To that end, the district hosted a follow-up meeting on Oct. 3 with Creelman, Cleveland Clinic Executive Vice President Dr. David Peter, plus leaders from the School District of Indian River County, the McCabe Connections Center, Treasure Coast Community Health, Whole Family Health Center, the Mental Health Association, the Visiting Nurse Association of the Treasure Coast, Tykes and Teens, Suncoast Mental Health, Legacy Behavioral Health Center, PUR Health and Wellness and New Season in attendance.

“Dec. 29 is rapidly approaching and there’s a lot of work being done making sure those patients are transitioned. That’s a big impact to the community,” Isele said, adding that “everyone is jumping in” to do their part and he’s amazed at the collaboration he’s witnessed among all the local agencies.

With providers all coming together to assist, and Creelman’s staff carefully referring individual patients to practitioners best suited to meet their needs or manage their medications, everyone should have a new place to land for care come January.

“It’s been a reasonably smooth process, quite frankly. Our patients are sad that we’re closing after 15 years, they certainly would much rather have stayed with us, but I think they’re very comfortable in terms of the facilities that we’re referring to – very solid facilities in the community, many of them that actually have come here in the last 15 years since I started,” Creelman said.

When asked whether the mental health landscape, so to speak, is better off or worse off than when he arrived in Vero in 2008, Creelman pointed out that the COVID-19 pandemic has presented real challenges, calling it “a monster illness” for every segment of the community from school children who struggled with home-learning and lost steam academically to an aging population that felt isolated and scared.

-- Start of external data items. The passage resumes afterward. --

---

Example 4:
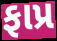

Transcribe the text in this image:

ફાપ્ર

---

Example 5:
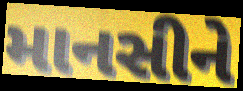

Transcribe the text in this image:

માનસીને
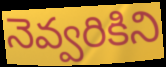
నెవ్వరికిని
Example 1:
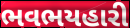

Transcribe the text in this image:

ભવભયહારી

The increased use of technology, psychotherapy via telemedicine, and treating patients in-person while wearing masks made a usually tough job just that much harder. But overall Creelman said he’s seen positive gains during his 15-year tenure in Vero.

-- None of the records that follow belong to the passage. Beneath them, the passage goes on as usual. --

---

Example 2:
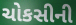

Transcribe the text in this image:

ચોકસીની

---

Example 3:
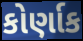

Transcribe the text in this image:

કોર્ણાક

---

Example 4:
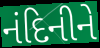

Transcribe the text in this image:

નંદિનીને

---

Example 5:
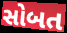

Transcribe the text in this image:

સોબત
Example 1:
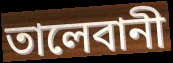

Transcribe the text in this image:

তালেবানী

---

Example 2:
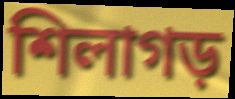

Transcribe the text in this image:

শিলাগড়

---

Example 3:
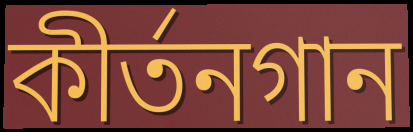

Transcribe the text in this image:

কীর্তনগান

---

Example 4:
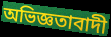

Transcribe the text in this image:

অভিজ্ঞতাবাদী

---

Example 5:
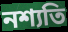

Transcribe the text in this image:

নশ্যতি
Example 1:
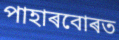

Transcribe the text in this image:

“We’re definitely better off, but I’d use a scriptural analogy in that the harvest is great, but the laborers are few,” Creelman said.

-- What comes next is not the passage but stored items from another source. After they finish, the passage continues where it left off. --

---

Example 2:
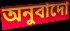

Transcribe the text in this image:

অনুবাদো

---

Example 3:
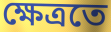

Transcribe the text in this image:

ক্ষেত্ৰতে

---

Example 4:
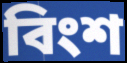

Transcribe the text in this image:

বিংশ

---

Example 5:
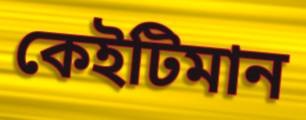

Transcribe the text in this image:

কেইটিমান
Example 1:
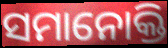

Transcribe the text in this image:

ସମାନୋକ୍ତି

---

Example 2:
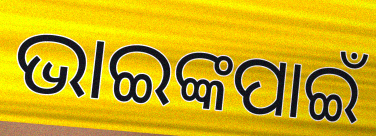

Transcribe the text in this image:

ଭାଇଙ୍କପାଇଁ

“We, too, are sad that we’re closing. It’s been a great run,” said Creelman, who will be staying in the Vero Beach community, working on a part-time basis in the role of McCabe Family Ambassador, still as an employee of the UF medical school, using his 45 years of experience to consult and assist the community. The final decision to close was made by medical school officials in Gainesville, with Creelman’s input about the untenable staffing situation.

“We’ve provided, I believe, state-of-the-art, very high-level psychiatric and psychological care to our patient population and we’re sad it’s coming to a close,” he said.

Creelman will continue serving on the Women’s Refuge Center and McCabe Connections Center boards “And I’ll probably end up on a few more boards as I’ll have more time,” he said.